El mal parece a menudo, como sugiere el budismo, un problema de ignorancia. El narcisismo nos limita las perspectivas, el miedo nos hace torpes. «¿Qué es lo malo sino lo bueno torturado por su propia hambre y su propia sed?», escribe Gibran.
La desesperación impulsa a embestir ciegamente. Cuando uno se siente satisfecho, la compasión y la generosidad parecen salir solas. En cambio, cuando abruma el dolor hay que esforzarse para no acabar haciéndoselo pagar a alguien.
¿Se puede reducir la ética, entonces, a una cuestión de suerte o bienestar? En absoluto. Precisamente, la ética tiene sentido porque sufrimos, somos ignorantes y queremos vivir, y por tanto el bien es difícil. Tan difícil como la propia vida que nos muerde, la propia facticidad que nos contraría. La ética es el empeño en el bien a pesar de su dificultad, a pesar de saber que fracasaremos a menudo, por ignorancia o por impotencia.

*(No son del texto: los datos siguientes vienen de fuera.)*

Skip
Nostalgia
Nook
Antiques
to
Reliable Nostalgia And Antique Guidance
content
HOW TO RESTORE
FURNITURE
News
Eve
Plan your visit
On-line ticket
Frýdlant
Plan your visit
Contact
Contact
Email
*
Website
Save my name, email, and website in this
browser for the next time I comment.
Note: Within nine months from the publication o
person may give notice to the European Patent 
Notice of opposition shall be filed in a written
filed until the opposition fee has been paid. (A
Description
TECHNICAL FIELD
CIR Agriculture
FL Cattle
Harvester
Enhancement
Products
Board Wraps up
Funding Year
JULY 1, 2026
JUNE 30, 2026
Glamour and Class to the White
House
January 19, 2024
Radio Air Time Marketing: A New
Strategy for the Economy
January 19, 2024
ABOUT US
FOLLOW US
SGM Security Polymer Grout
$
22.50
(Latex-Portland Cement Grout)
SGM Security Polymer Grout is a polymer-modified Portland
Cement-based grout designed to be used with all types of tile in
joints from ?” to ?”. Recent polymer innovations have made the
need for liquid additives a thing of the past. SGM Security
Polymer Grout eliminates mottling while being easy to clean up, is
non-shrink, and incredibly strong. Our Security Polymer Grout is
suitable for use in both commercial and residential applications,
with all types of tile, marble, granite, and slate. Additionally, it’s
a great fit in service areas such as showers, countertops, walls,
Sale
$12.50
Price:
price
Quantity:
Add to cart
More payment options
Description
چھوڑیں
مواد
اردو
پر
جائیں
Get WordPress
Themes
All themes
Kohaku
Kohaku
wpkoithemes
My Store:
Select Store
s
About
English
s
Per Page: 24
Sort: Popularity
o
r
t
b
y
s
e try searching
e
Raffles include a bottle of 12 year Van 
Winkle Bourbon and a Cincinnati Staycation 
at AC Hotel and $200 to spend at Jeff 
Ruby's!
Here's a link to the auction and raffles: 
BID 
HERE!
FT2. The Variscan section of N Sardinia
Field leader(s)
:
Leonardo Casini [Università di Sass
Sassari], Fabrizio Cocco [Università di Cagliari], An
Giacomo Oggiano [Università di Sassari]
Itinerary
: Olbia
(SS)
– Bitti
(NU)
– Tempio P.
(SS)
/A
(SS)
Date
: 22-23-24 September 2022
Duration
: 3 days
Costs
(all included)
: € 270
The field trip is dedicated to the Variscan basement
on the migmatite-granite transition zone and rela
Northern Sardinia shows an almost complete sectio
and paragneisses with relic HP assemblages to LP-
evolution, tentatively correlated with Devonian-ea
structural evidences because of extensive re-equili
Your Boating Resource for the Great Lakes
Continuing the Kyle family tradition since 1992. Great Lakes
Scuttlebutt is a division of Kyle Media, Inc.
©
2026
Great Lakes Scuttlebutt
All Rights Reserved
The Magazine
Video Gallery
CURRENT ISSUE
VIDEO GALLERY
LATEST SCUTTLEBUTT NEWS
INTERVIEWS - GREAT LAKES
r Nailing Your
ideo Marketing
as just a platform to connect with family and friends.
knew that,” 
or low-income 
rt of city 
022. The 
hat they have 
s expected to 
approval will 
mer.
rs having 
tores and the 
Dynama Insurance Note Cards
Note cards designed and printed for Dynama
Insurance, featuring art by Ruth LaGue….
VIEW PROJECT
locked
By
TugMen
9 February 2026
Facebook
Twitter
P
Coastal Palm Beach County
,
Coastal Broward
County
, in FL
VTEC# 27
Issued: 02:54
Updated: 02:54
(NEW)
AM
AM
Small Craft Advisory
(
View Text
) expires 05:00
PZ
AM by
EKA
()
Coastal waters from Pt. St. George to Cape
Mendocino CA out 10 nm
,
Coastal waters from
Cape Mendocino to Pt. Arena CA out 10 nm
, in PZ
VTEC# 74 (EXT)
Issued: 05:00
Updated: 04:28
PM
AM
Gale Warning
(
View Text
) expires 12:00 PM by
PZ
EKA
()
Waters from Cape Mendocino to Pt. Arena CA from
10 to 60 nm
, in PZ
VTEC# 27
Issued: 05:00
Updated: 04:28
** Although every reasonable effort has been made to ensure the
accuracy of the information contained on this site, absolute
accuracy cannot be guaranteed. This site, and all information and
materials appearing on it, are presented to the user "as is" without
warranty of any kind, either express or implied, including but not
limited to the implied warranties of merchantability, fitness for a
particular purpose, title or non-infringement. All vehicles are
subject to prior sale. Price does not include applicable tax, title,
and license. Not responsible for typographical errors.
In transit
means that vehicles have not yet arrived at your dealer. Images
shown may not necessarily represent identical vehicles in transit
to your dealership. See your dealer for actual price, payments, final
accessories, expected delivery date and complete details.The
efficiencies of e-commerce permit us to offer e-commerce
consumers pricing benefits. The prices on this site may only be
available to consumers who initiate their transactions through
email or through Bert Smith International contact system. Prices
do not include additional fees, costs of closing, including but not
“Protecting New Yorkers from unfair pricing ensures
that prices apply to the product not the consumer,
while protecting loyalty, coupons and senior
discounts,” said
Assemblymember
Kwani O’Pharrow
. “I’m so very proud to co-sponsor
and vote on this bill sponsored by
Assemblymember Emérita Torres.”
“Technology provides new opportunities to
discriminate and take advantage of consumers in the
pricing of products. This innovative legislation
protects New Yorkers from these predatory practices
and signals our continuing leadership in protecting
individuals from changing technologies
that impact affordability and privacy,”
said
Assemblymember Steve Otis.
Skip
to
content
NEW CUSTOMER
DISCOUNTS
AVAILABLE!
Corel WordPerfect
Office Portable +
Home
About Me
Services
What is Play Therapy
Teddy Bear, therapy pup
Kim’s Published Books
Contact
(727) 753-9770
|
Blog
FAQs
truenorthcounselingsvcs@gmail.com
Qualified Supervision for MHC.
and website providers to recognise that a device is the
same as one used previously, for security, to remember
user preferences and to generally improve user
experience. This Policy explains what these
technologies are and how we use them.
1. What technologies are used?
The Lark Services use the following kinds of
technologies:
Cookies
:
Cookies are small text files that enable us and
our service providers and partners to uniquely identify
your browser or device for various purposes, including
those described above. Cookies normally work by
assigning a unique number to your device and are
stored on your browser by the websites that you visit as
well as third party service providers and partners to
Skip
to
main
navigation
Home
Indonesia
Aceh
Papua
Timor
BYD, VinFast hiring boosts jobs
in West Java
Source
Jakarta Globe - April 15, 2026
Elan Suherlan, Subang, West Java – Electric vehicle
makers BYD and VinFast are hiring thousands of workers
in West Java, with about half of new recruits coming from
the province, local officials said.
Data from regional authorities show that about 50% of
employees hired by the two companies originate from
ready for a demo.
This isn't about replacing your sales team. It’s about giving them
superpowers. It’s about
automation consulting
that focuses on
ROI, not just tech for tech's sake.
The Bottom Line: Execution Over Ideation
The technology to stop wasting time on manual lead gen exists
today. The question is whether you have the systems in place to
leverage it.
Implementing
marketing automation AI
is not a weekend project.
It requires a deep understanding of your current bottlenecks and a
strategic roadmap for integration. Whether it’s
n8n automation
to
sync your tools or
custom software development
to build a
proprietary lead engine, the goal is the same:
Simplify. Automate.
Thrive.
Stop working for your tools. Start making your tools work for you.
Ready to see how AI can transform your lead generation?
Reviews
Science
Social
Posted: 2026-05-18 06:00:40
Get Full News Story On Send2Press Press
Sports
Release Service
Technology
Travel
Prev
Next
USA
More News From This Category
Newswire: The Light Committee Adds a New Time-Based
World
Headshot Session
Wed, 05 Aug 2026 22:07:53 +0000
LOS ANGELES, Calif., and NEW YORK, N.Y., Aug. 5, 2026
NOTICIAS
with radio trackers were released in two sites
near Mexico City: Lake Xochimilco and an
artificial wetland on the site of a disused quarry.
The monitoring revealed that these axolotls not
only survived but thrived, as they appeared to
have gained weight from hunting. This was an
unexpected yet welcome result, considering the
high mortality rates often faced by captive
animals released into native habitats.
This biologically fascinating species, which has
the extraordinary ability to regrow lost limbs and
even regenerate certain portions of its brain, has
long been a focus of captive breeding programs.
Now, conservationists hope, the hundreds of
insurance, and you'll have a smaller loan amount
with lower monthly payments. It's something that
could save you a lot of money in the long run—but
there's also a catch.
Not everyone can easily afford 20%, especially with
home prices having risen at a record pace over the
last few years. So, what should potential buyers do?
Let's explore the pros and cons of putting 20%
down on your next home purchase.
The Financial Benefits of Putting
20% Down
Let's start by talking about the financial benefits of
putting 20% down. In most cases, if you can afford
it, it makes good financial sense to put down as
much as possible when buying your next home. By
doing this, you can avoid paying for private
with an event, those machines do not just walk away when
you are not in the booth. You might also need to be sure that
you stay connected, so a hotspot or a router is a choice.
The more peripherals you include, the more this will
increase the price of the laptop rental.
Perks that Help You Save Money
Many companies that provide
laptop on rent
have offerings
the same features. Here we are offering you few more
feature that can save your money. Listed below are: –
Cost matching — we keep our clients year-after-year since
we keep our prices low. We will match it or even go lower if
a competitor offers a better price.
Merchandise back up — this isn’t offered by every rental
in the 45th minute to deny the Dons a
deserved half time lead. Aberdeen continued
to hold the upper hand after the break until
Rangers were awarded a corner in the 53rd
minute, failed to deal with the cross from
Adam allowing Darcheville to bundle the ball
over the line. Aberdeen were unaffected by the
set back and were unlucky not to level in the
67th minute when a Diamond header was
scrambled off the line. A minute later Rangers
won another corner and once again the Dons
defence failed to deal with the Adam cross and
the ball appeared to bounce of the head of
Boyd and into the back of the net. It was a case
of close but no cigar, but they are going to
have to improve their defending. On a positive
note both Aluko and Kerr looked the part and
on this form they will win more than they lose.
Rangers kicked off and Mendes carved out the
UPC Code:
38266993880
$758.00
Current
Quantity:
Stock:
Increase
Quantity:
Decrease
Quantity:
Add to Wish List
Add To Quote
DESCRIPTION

La moral es la gesta de la voluntad enfrentándose a la mera reacción, poniendo cortapisas al impulso, puesto que hemos decidido que es lo correcto, y que lo correcto está por encima de lo reactivo. Los niños son crueles porque aún no han podido elegir la bondad, y, cuando lo hacen, porque aún no se dominan lo suficiente. Algunos adultos tampoco han dado esos pasos: quien lo ha entendido, que empiece por sí mismo.